ER: Where does Muscogee come in?

Womack: In the Creek language, the word that people use to describe themselves is Muscogee. The word “Creek” became popular in colonial times. Some people speculate it’s because Creek people always lived close to rivers and tributaries.

ER: In your talk you mentioned that some members of the Creek tribe in Alabama and Georgia owned African slaves. How did that come about?

Womack: Benjamin Hawkins was an Indian agent in Creek country [following the Revolutionary War]. He introduced the Creeks to new technology and helped Creek people develop farms, similar to other Southern farms of the time. Some people within the tribe became slaveholders in the early 1880s and were influenced by the larger Southern culture that surrounded them.

ER: What is the current controversy within the Creek tribe and the descendents of these former slaves, known as freedmen?

Womack: The controversy is not just among the Creeks. In fact, a recent Oklahoma Cherokee referendum that disenfranchised freedmen has gotten more media attention. The Creek tribal constitution was rewritten in 1979, and citizens on the freedmen rolls were disenfranchised. I am against the disenfranchisement of the freedmen, which makes no sense to me in relation to any reasonable commitment to history.

ER: You left the University of Oklahoma, which has a master’s program in Native American studies, and is located amid 39 federally recognized Indian tribes, to come to Emory.
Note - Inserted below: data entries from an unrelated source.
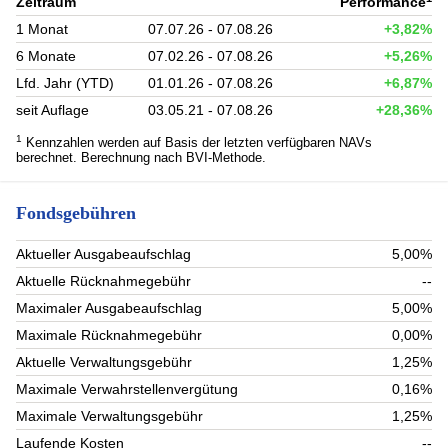
Zeitraum
Performance
1 Monat
07.07.26 - 07.08.26
+3,82%
6 Monate
07.02.26 - 07.08.26
+5,26%
Lfd. Jahr (YTD)
01.01.26 - 07.08.26
+6,87%
seit Auflage
03.05.21 - 07.08.26
+28,36%
1
Kennzahlen werden auf Basis der letzten verfügbaren NAVs
berechnet. Berechnung nach BVI-Methode.
Fondsgebühren
Aktueller Ausgabeaufschlag
5,00%
Aktuelle Rücknahmegebühr
--
Maximaler Ausgabeaufschlag
5,00%
Maximale Rücknahmegebühr
0,00%
Aktuelle Verwaltungsgebühr
1,25%
Maximale Verwahrstellenvergütung
0,16%
Maximale Verwaltungsgebühr
1,25%
Laufende Kosten
--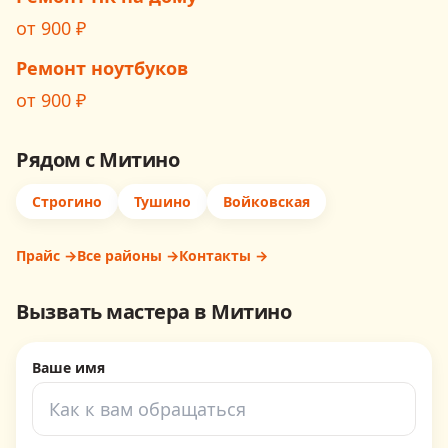
от
900
₽
Ремонт ноутбуков
от
900
₽
Рядом с
Митино
Строгино
Тушино
Войковская
Прайс →
Все районы →
Контакты →
Вызвать мастера в
Митино
Ваше имя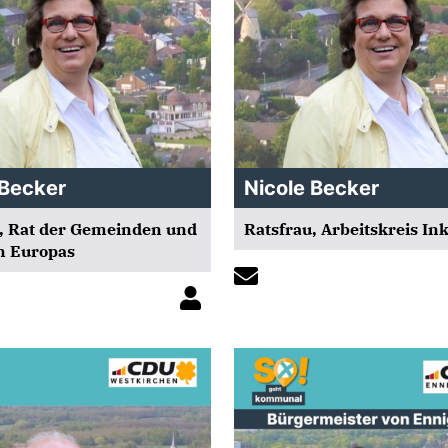
 Becker
Nicole Becker
, Rat der Gemeinden und
Ratsfrau, Arbeitskreis In
n Europas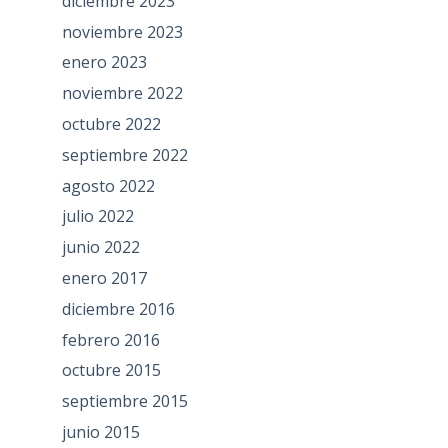
diciembre 2023
noviembre 2023
enero 2023
noviembre 2022
octubre 2022
septiembre 2022
agosto 2022
julio 2022
junio 2022
enero 2017
diciembre 2016
febrero 2016
octubre 2015
septiembre 2015
junio 2015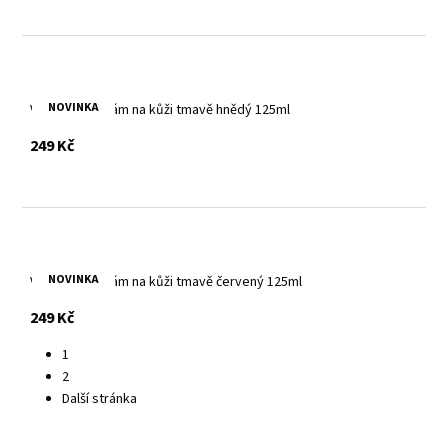
NOVINKA
Vyživující balzám na kůži tmavě hnědý 125ml
s DPH
249 Kč
NOVINKA
Vyživující balzám na kůži tmavě červený 125ml
s DPH
249 Kč
1
2
Další stránka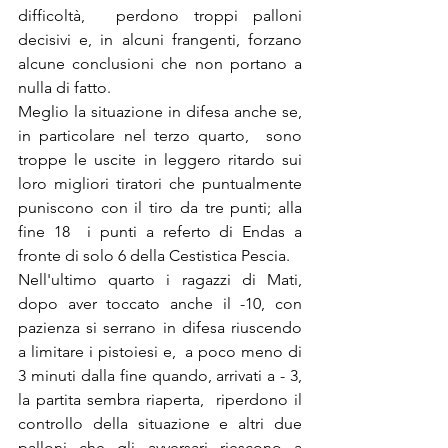
difficoltà,  perdono troppi palloni 
decisivi e, in alcuni frangenti, forzano 
alcune conclusioni che non portano a 
nulla di fatto.
Meglio la situazione in difesa anche se, 
in particolare nel terzo quarto,  sono  
troppe le uscite in leggero ritardo sui 
loro migliori tiratori che puntualmente 
puniscono con il tiro da tre punti; alla 
fine 18  i punti a referto di Endas a 
fronte di solo 6 della Cestistica Pescia.
Nell'ultimo quarto i ragazzi di Mati, 
dopo aver toccato anche il -10, con 
pazienza si serrano in difesa riuscendo  
a limitare i pistoiesi e,  a poco meno di 
3 minuti dalla fine quando, arrivati a - 3, 
la partita sembra riaperta,  riperdono il 
controllo della situazione e altri due 
palloni che gli avversari riescono a 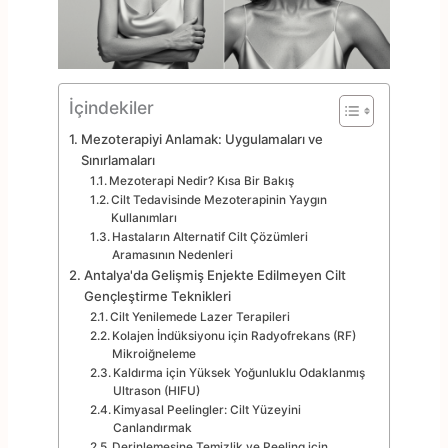
İçindekiler
Mezoterapiyi Anlamak: Uygulamaları ve
Sınırlamaları
Mezoterapi Nedir? Kısa Bir Bakış
Cilt Tedavisinde Mezoterapinin Yaygın
Kullanımları
Hastaların Alternatif Cilt Çözümleri
Aramasının Nedenleri
Antalya'da Gelişmiş Enjekte Edilmeyen Cilt
Gençleştirme Teknikleri
Cilt Yenilemede Lazer Terapileri
Kolajen İndüksiyonu için Radyofrekans (RF)
Mikroiğneleme
Kaldırma için Yüksek Yoğunluklu Odaklanmış
Ultrason (HIFU)
Kimyasal Peelingler: Cilt Yüzeyini
Canlandırmak
Derinlemesine Temizlik ve Peeling için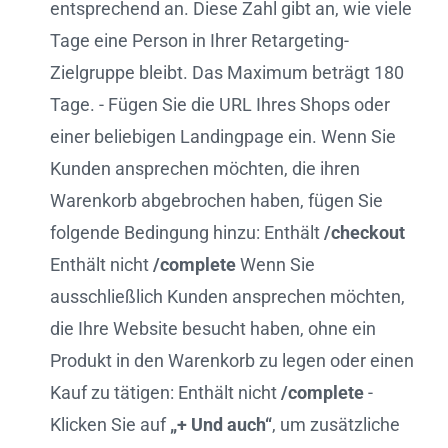
entsprechend an. Diese Zahl gibt an, wie viele
Tage eine Person in Ihrer Retargeting-
Zielgruppe bleibt. Das Maximum beträgt 180
Tage. - Fügen Sie die URL Ihres Shops oder
einer beliebigen Landingpage ein. Wenn Sie
Kunden ansprechen möchten, die ihren
Warenkorb abgebrochen haben, fügen Sie
folgende Bedingung hinzu: Enthält
/checkout
Enthält nicht
/complete
Wenn Sie
ausschließlich Kunden ansprechen möchten,
die Ihre Website besucht haben, ohne ein
Produkt in den Warenkorb zu legen oder einen
Kauf zu tätigen: Enthält nicht
/complete
-
Klicken Sie auf
„+ Und auch“
, um zusätzliche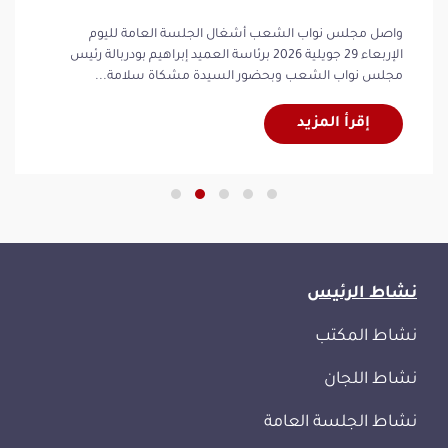
واصل مجلس نواب الشعب أشغال الجلسة العامة لليوم
الإربعاء 29 جويلية 2026 برئاسة العميد إبراهيم بودربالة رئيس
مجلس نواب الشعب وبحضور السيدة مشكاة سلامة...
إقرأ المزيد
نشاط الرئيس
نشاط المكتب
نشاط اللجان
نشاط الجلسة العامة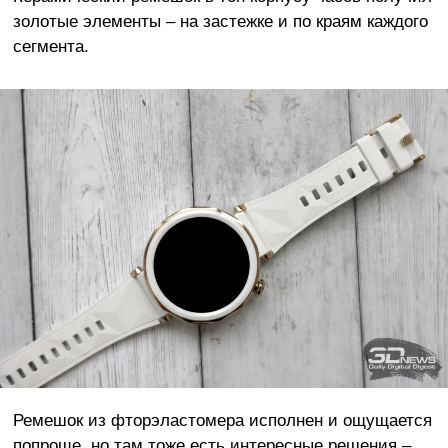
золотые элементы – на застежке и по краям каждого
сегмента.
Ремешок из фторэластомера исполнен и ощущается
попроще, но там тоже есть интересные решения –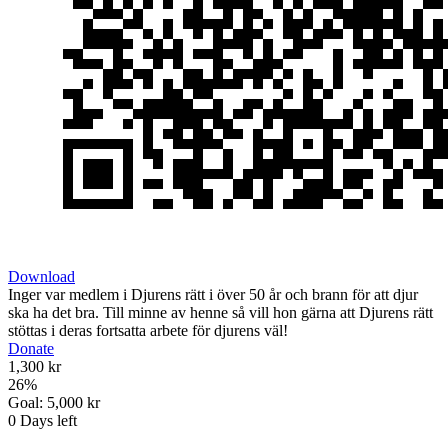
Download
Inger var medlem i Djurens rätt i över 50 år och brann för att djur
ska ha det bra. Till minne av henne så vill hon gärna att Djurens rätt
stöttas i deras fortsatta arbete för djurens väl!
Donate
1,300 kr
26
%
Goal:
5,000 kr
0
Days left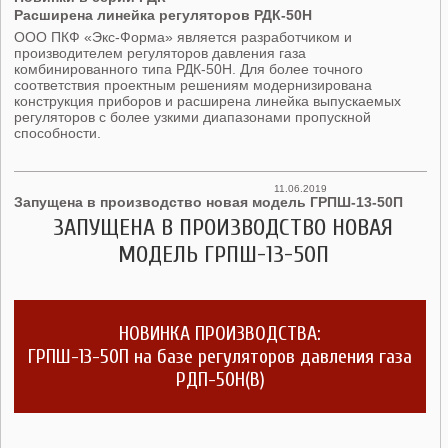
Расширена линейка регуляторов РДК-50Н
ООО ПКФ «Экс-Форма» является разработчиком и
производителем регуляторов давления газа
комбинированного типа РДК-50Н. Для более точного
соответствия проектным решениям модернизирована
конструкция приборов и расширена линейка выпускаемых
регуляторов с более узкими диапазонами пропускной
способности.
11.06.2019
Запущена в производство новая модель ГРПШ-13-50П
ЗАПУЩЕНА В ПРОИЗВОДСТВО НОВАЯ
МОДЕЛЬ ГРПШ-13-50П
НОВИНКА ПРОИЗВОДСТВА:
ГРПШ-13-50П на базе регуляторов давления газа
РДП-50Н(В)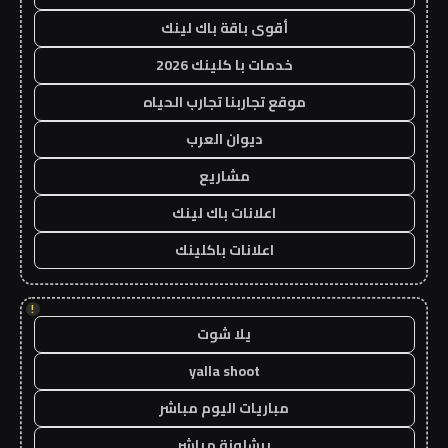
أقوى باقة باك لينك
خدمات با كلينك 2026
موقع تجاربنا تجارب الحياه
ديوان العرب
مشاريع
اعلانات باك لينك
اعلانات باكلينك
!
يلا شوت
yalla shoot
مباريات اليوم مباشر
برشلونة مباشر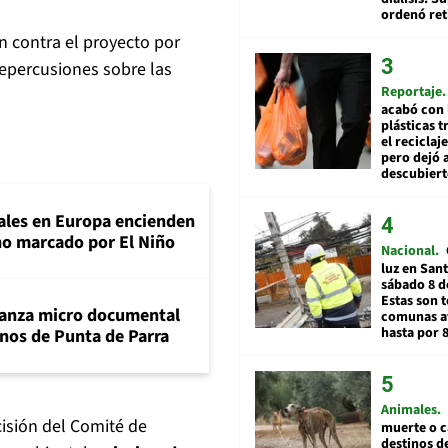
ordenó ret
n contra el proyecto por
repercusiones sobre las
Reportaje
acabó con 
plásticas 
el reciclaj
pero dejó a
descubiert
tales en Europa encienden
ano marcado por El Niño
Nacional
luz en San
sábado 8 d
Estas son t
lanza micro documental
comunas a
hasta por 
nos de Punta de Parra
Animales
cisión del Comité de
muerte o c
destinos de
Do you think that Emory offers the same fertile ground for Native American studies?

Womack: I think there’s a growing group of people here who are interested in taking what’s already part of Emory’s history of Southern Studies and including these native perspectives. I hope to be a part of that. And I hope to do it in a way that’s not just purely theoretical, but connected to actual communities in the Southeast.

ER: What’s the one thing about Native Americans that you wish most people knew?

Womack: I think the tendency is to view Native American tribes as cultures, rather than governments. Yet all of them run modern-day governments.

ER: What will your “Jazz Literature” class cover?

Womack: I’m looking at any kind of literature for which jazz music has an obvious, or not so obvious, bearing on the narrative.

ER: Are you a musician?

Womack: I play jazz guitar. I sometimes play with a friend of mine, Phil Morgan, a pianist who is Choctaw. He wrote “The Fork-in-the-Road Indian Poetry Store” and we’ve been combining readings of our work with musical performances. We’ve had a lot of fun with that.